Saturday 12 October 2019

W H A M !

"The Jesus who confronts us in the New Testament, and supremely in the Gospels, is not a phantom figure, whose only importance is meaning. He is very real, and so relevant to our world because He has lived in it". Dr John Drane.

So, this week I have to say thank you to Tom Holland and his new book, Dominion - not because I'm particularly comfortable with much of what he's authored there, but principally because it gave me a jolt to think afresh about why I am a Christian, and what is so easily taken for granted about the faith that's changed our world.
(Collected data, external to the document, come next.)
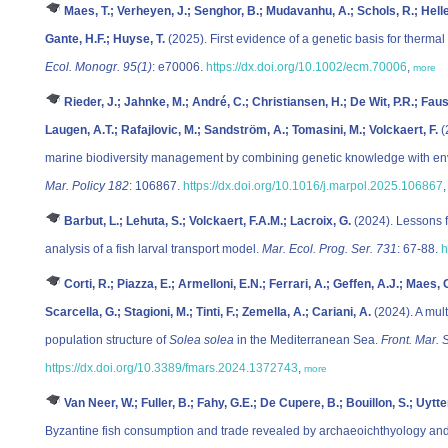
Maes, T.; Verheyen, J.; Senghor, B.; Mudavanhu, A.; Schols, R.; Helle
Gante, H.F.; Huyse, T.
(2025). First evidence of a genetic basis for thermal
Ecol. Monogr. 95(1)
: e70006.
https://dx.doi.org/10.1002/ecm.70006
,
more
Rieder, J.; Jahnke, M.; André, C.; Christiansen, H.; De Wit, P.R.; Faust
Laugen, A.T.; Rafajlovic, M.; Sandström, A.; Tomasini, M.; Volckaert, F.
(
marine biodiversity management by combining genetic knowledge with env
Mar. Policy 182
: 106867.
https://dx.doi.org/10.1016/j.marpol.2025.106867
Barbut, L.; Lehuta, S.; Volckaert, F.A.M.; Lacroix, G.
(2024). Lessons fr
analysis of a fish larval transport model.
Mar. Ecol. Prog. Ser. 731
: 67-88.
h
Corti, R.; Piazza, E.; Armelloni, E.N.; Ferrari, A.; Geffen, A.J.; Maes,
Scarcella, G.; Stagioni, M.; Tinti, F.; Zemella, A.; Cariani, A.
(2024). A mult
population structure of
Solea solea
in the Mediterranean Sea.
Front. Mar. S
https://dx.doi.org/10.3389/fmars.2024.1372743
,
more
Van Neer, W.; Fuller, B.; Fahy, G.E.; De Cupere, B.; Bouillon, S.; Uytt
Byzantine fish consumption and trade revealed by archaeoichthyology and 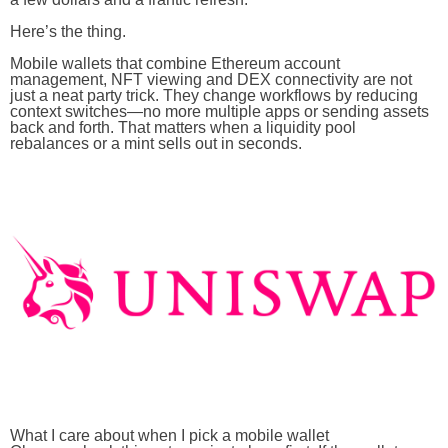
Here’s the thing.
Mobile wallets that combine Ethereum account
management, NFT viewing and DEX connectivity are not
just a neat party trick. They change workflows by reducing
context switches—no more multiple apps or sending assets
back and forth. That matters when a liquidity pool
rebalances or a mint sells out in seconds.
What I care about when I pick a mobile wallet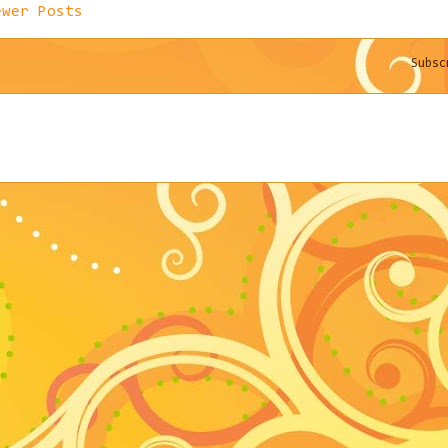
ewer Posts
Subs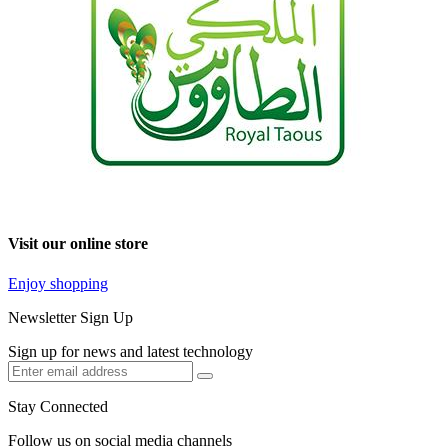
Visit our online store
Enjoy shopping
Newsletter Sign Up
Sign up for news and latest technology
Stay Connected
Follow us on social media channels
Let me unpack this a little.
Mark's Gospel begins by telling us that it's an account about someone who is simply remarkable - Jesus... and this is where we immediately find ourselves undone - "the son of God". What comes in the next 16 blunt chapters is nothing short of extraordinary, but what's important to note here is that it's the person at the core of these events and what He says and does that ignites and fuels something that was already spreading across the Roman world by the time we get to the conversion of Paul.
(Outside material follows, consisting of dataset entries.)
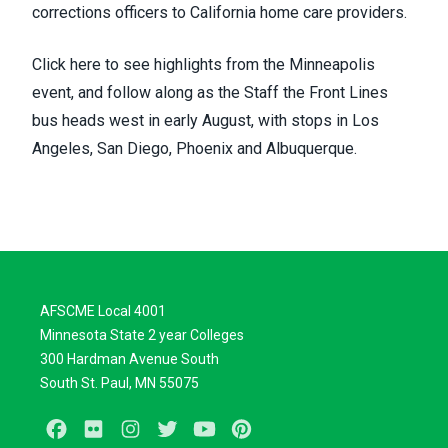
corrections officers to California home care providers.
Click
here
to see highlights from the Minneapolis
event, and
follow along
as the Staff the Front Lines
bus heads west in early August, with stops in Los
Angeles, San Diego, Phoenix and Albuquerque.
AFSCME Local 4001
Minnesota State 2 year Colleges
300 Hardman Avenue South
South St. Paul, MN 55075
Facebook
Flickr
Instagram
Twitter
Youtube
Pinterest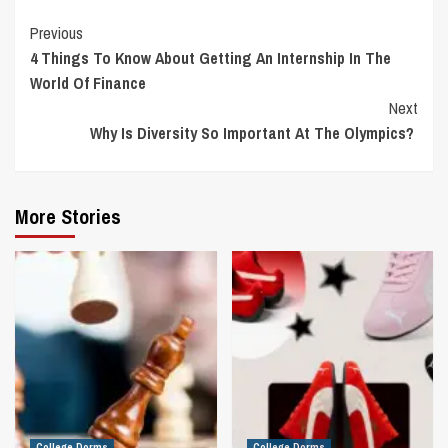
Continue
Previous
4 Things To Know About Getting An Internship In The
Reading
World Of Finance
Next
Why Is Diversity So Important At The Olympics?
More Stories
College Dorms
College Dorms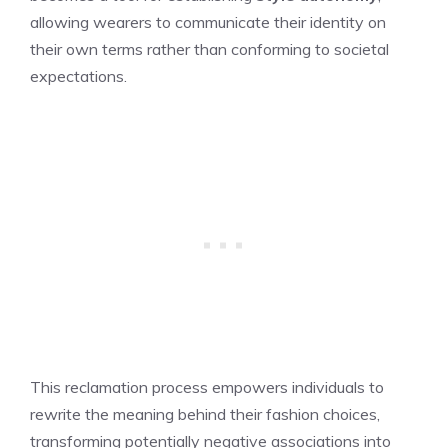
allowing wearers to communicate their identity on
their own terms rather than conforming to societal
expectations.
This reclamation process empowers individuals to
rewrite the meaning behind their fashion choices,
transforming potentially negative associations into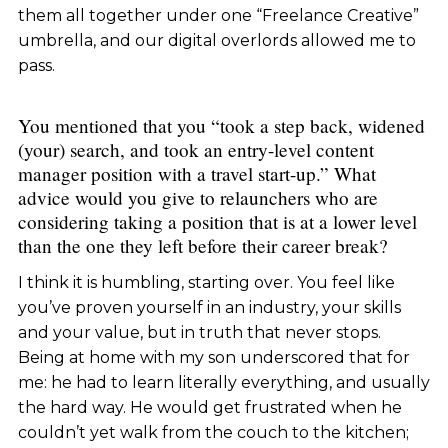
them all together under one “Freelance Creative”
umbrella, and our digital overlords allowed me to
pass.
You mentioned that you “took a step back, widened
(your) search, and took an entry-level content
manager position with a travel start-up.” What
advice would you give to relaunchers who are
considering taking a position that is at a lower level
than the one they left before their career break?
I think it is humbling, starting over. You feel like
you’ve proven yourself in an industry, your skills
and your value, but in truth that never stops.
Being at home with my son underscored that for
me: he had to learn literally everything, and usually
the hard way. He would get frustrated when he
couldn’t yet walk from the couch to the kitchen;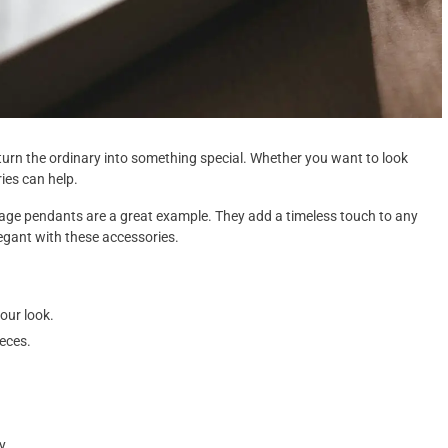
urn the ordinary into something special. Whether you want to look
ies can help.
ntage pendants are a great example. They add a timeless touch to any
legant with these accessories.
our look.
eces.
.
y.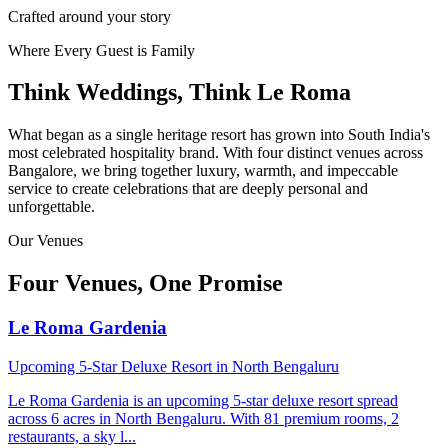
Crafted around your story
Where Every Guest is Family
Think Weddings, Think Le Roma
What began as a single heritage resort has grown into South India's
most celebrated hospitality brand. With four distinct venues across
Bangalore, we bring together luxury, warmth, and impeccable
service to create celebrations that are deeply personal and
unforgettable.
Our Venues
Four Venues, One Promise
Le Roma Gardenia
Upcoming 5-Star Deluxe Resort in North Bengaluru
Le Roma Gardenia is an upcoming 5-star deluxe resort spread
across 6 acres in North Bengaluru. With 81 premium rooms, 2
restaurants, a sky l
...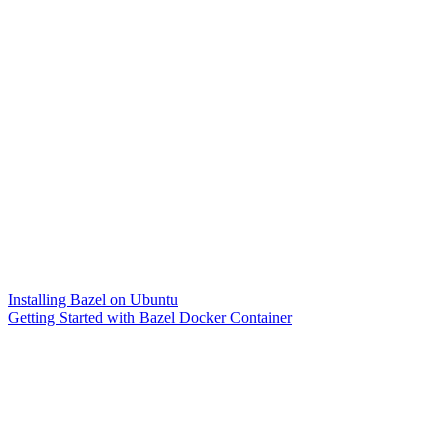
Installing Bazel on Ubuntu
Getting Started with Bazel Docker Container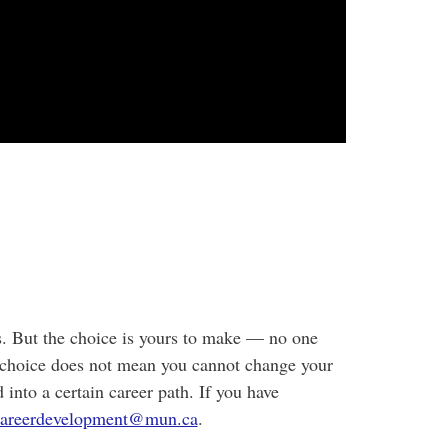
ss. But the choice is yours to make — no one
choice does not mean you cannot change your
 into a certain career path. If you have
careerdevelopment@mun.ca
.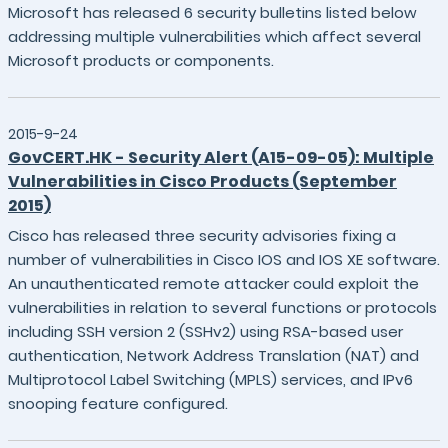
Microsoft has released 6 security bulletins listed below
addressing multiple vulnerabilities which affect several
Microsoft products or components.
2015-9-24
GovCERT.HK - Security Alert (A15-09-05): Multiple
Vulnerabilities in Cisco Products (September
2015)
Cisco has released three security advisories fixing a
number of vulnerabilities in Cisco IOS and IOS XE software.
An unauthenticated remote attacker could exploit the
vulnerabilities in relation to several functions or protocols
including SSH version 2 (SSHv2) using RSA-based user
authentication, Network Address Translation (NAT) and
Multiprotocol Label Switching (MPLS) services, and IPv6
snooping feature configured.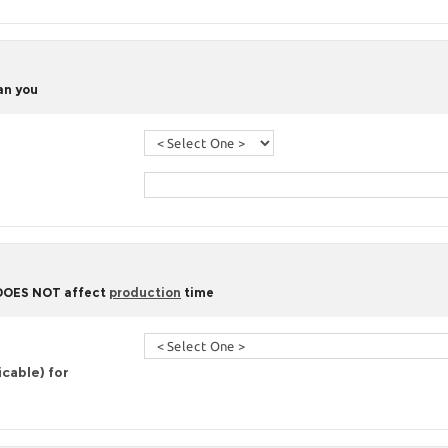
han you
 DOES NOT affect
production
time
icable) for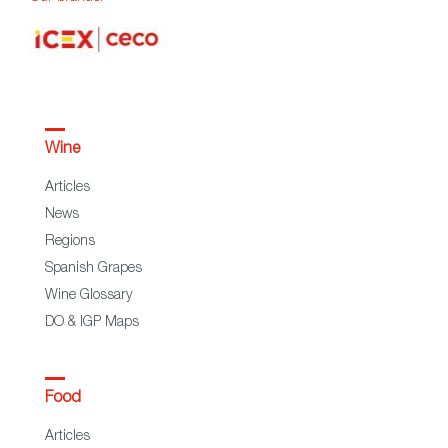
Wine
Articles
News
Regions
Spanish Grapes
Wine Glossary
DO & IGP Maps
Food
Articles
It's imperative to understand this chain of events. The reason there was a Damascus Road moment for Saul was because there'd been a martyrdom in Jerusalem of a man named Stephen who was preaching Jesus, and the reason for that was because the day of Pentecost had seen Jews 'from every nation under heaven' hear and respond to Peter telling them about the recent events that had happened in the very place they were now standing.
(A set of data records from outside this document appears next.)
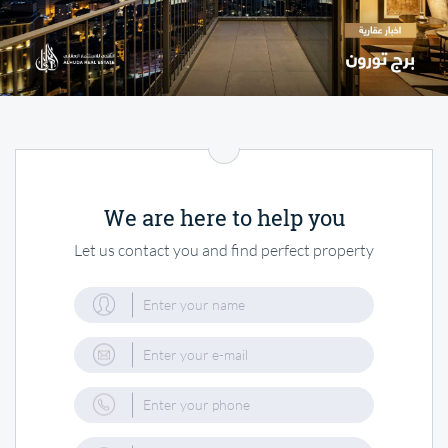
We are here to help you
Let us contact you and find perfect property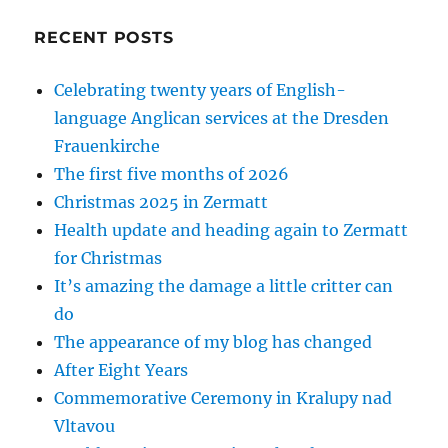
RECENT POSTS
Celebrating twenty years of English-
language Anglican services at the Dresden
Frauenkirche
The first five months of 2026
Christmas 2025 in Zermatt
Health update and heading again to Zermatt
for Christmas
It’s amazing the damage a little critter can
do
The appearance of my blog has changed
After Eight Years
Commemorative Ceremony in Kralupy nad
Vltavou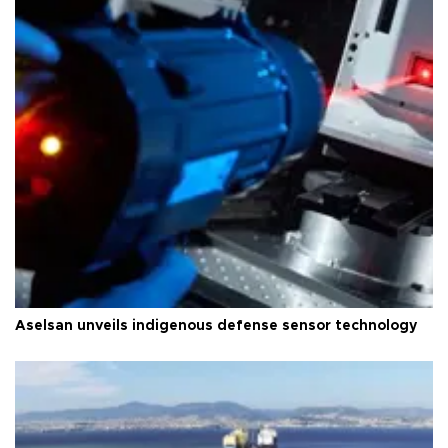
Aselsan unveils indigenous defense sensor technology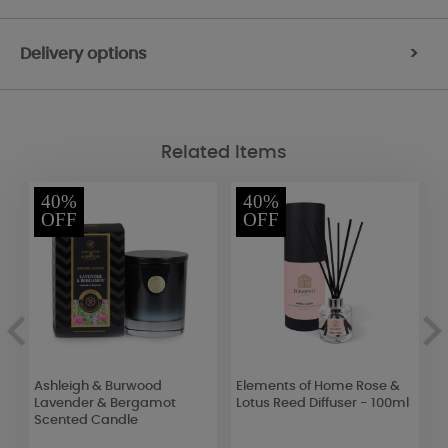
Delivery options
>
Related Items
40%
40%
OFF
OFF
Ashleigh & Burwood
Elements of Home Rose &
A
Lavender & Bergamot
Lotus Reed Diffuser - 100ml
W
Scented Candle
1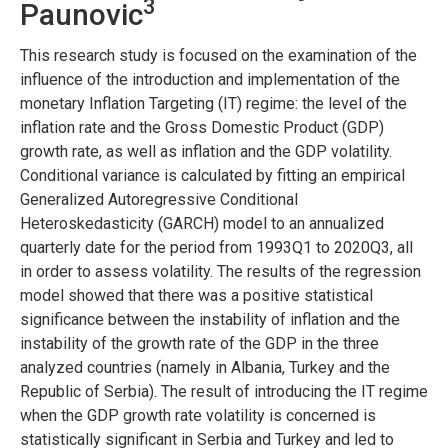
3
Paunovic
This research study is focused on the examination of the
influence of the introduction and implementation of the
monetary Inflation Targeting (IT) regime: the level of the
inflation rate and the Gross Domestic Product (GDP)
growth rate, as well as inflation and the GDP volatility.
Conditional variance is calculated by fitting an empirical
Generalized Autoregressive Conditional
Heteroskedasticity (GARCH) model to an annualized
quarterly date for the period from 1993Q1 to 2020Q3, all
in order to assess volatility. The results of the regression
model showed that there was a positive statistical
significance between the instability of inflation and the
instability of the growth rate of the GDP in the three
analyzed countries (namely in Albania, Turkey and the
Republic of Serbia). The result of introducing the IT regime
when the GDP growth rate volatility is concerned is
statistically significant in Serbia and Turkey and led to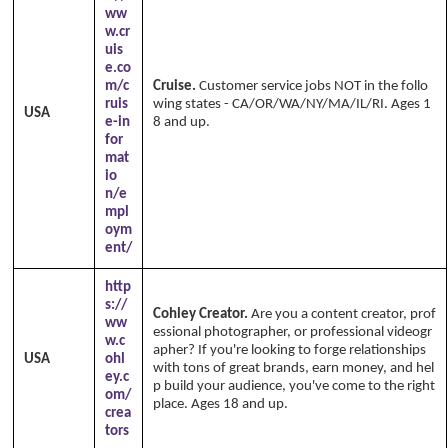
ww
w.cr
uis
e.co
m/c
Cruise.
Customer service jobs NOT in the follo
ruis
wing states - CA/OR/WA/NY/MA/IL/RI. Ages 1
USA
e-in
8 and up.
Copyright Annika's 1999 - 2026
ww
for
w.annikaswfh.com
mat
io
n/e
mpl
oym
ent/
http
s://
Cohley Creator.
Are you a content creator, prof
ww
essional photographer, or professional videogr
w.c
apher? If you're looking to forge relationships
USA
ohl
with tons of great brands, earn money, and hel
ey.c
p build your audience, you've come to the right
om/
place. Ages 18 and up.
crea
tors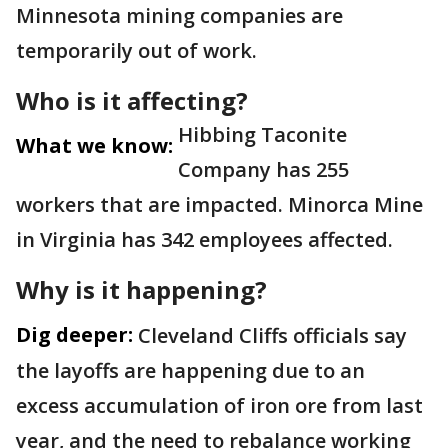
Minnesota mining companies are
temporarily out of work.
Who is it affecting?
Hibbing Taconite
What we know:
Company has 255
workers that are impacted. Minorca Mine
in Virginia has 342 employees affected.
Why is it happening?
Dig deeper:
Cleveland Cliffs officials say
the layoffs are happening due to an
excess accumulation of iron ore from last
year, and the need to rebalance working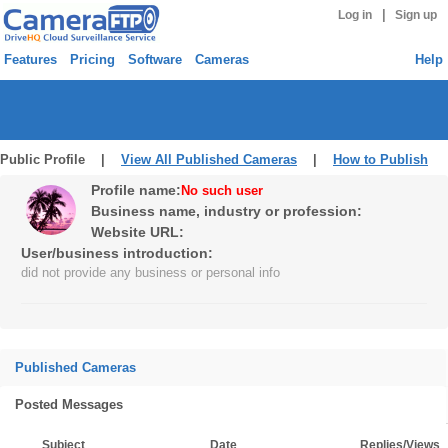
|
Log in
Sign up
Features
Pricing
Software
Cameras
Help
Public Profile |
View All Published Cameras
|
How to Publish
Profile name:
No such user
Business name, industry or profession:
Website URL:
User/business introduction:
did not provide any business or personal info
Published Cameras
Posted Messages
Subject
Date
Replies/Views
Christianity doesn't begin with Paul. However key he is to the growth of both the global expansion of the church and it's application of the good news towards the end of the first century (and he truly is), the fact remains that he was part of something that was already taking the world by storm.

I say all of this because Tom Holland's book, in some respects, makes any need for a real Jesus secondary to the creeds and  powers that came to bear or use his name. There's no denying that much of the surge and grandeur that came to define Christendom from the 5th to 12th centuries took place as he shows, but as other authors have noted, this was commonly at the expense of the very teachings and message of Jesus Himself, turning Christianity into a power which often brutally crushed any and all who sought to question or resist its worldly authority. The inquisition, as Peter De Rosa notes, was in so many ways the prototype for the Holocaust and the Gulags of the 20th century. The only truth to delight in here is that slowly, over the next 300 years, men awoke to the fact that the Gospel required something very different.

It's awakening to the message of the Gospels themselves that truly matters. Holland admits that behind the last two thousand years, there remains the remarkable 'myth' of the man they crucified, but it wasn't a contrivance or a story that so troubled those disciples who had travelled with him on that first easter sunday.

The original ending of Mark's short gospel concludes with these words:

"and they fled from the tomb (because of what they had seen), trembling and astonished, and said nothing to anyone, for they were terrified" (16:8).

Christianity begins with a moment of utter bewilderment and total astonishment.

It's hard for us to take in just how overwhelming this moment is, because so few events in our own lives come close, and even momentous historical changes really don't touch this,
because this, as Holland notes, is the genuine 'molten core' that drives the faith.
The world can never be the same again because of what happened on that morning at that empty tomb.

Dominion tells us of centuries of consequences of Christianity rising and falling, and no doubt much of what the author states here about the ramifications of that is true, but the real thing we need to understand is what Mark is saying about the man who was truly the Son of God. Everything else pales when we encounter Him.